Building a text extraction tool using image processing and text mining
Abstract
Optical Character Recognition (OCR) Technology, which became popular in the early 1990s, is widespread in the field of text recognition in many types of documents, such as scanned documents and photos. OCR Engine processes and converts the scanned paper-based documents into machine-readable text data. Before OCR technology was available, the only option of digitizing documents from images was to manually retype the content of the whole text images. This was not only massively time consuming, but also lack of accuracy due to typographical errors. With OCR’s ability, an enormous number of paper-based documents with a variety of languages and formats can be processed at a time easily.
Followed by OCR inspiration, my thesis attempts to utilize this technology by building a tool to recognize text from any types of receipts of supermarket, restaurant, coffee shop, etc. and extract printed information.
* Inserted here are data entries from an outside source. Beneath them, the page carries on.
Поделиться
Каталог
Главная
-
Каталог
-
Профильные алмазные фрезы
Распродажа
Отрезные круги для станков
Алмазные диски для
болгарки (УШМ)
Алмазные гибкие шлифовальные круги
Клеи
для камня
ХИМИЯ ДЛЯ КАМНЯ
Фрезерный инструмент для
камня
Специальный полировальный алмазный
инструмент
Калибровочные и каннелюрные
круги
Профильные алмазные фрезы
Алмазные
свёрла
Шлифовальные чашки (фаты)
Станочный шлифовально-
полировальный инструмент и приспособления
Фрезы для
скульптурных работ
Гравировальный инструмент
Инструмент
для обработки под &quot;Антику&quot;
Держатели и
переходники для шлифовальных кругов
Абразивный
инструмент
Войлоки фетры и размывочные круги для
To be more specific, the tool will retrieve relevant information, such as vendor name, date, product names along with prices, tax, and total. This information can be used for customer-oriented application; for example, automatically budgeting and categorizing expenses. A user inputs an image of the receipt into the tool, then it processes and displays the result. Also, user can export data as an excel file if needed. To achieve extraction results with high accuracy, Image Processing and Text Processing are required. In Image Processing, different methods such as resizing, cropping, thresholding and removing noises are applied to improve the quality of image. While in Text Processing, among string search techniques, the most effective and fastest searching algorithm will be applied to correct misspelled text. Moreover, the text is analyzed to detect desired information.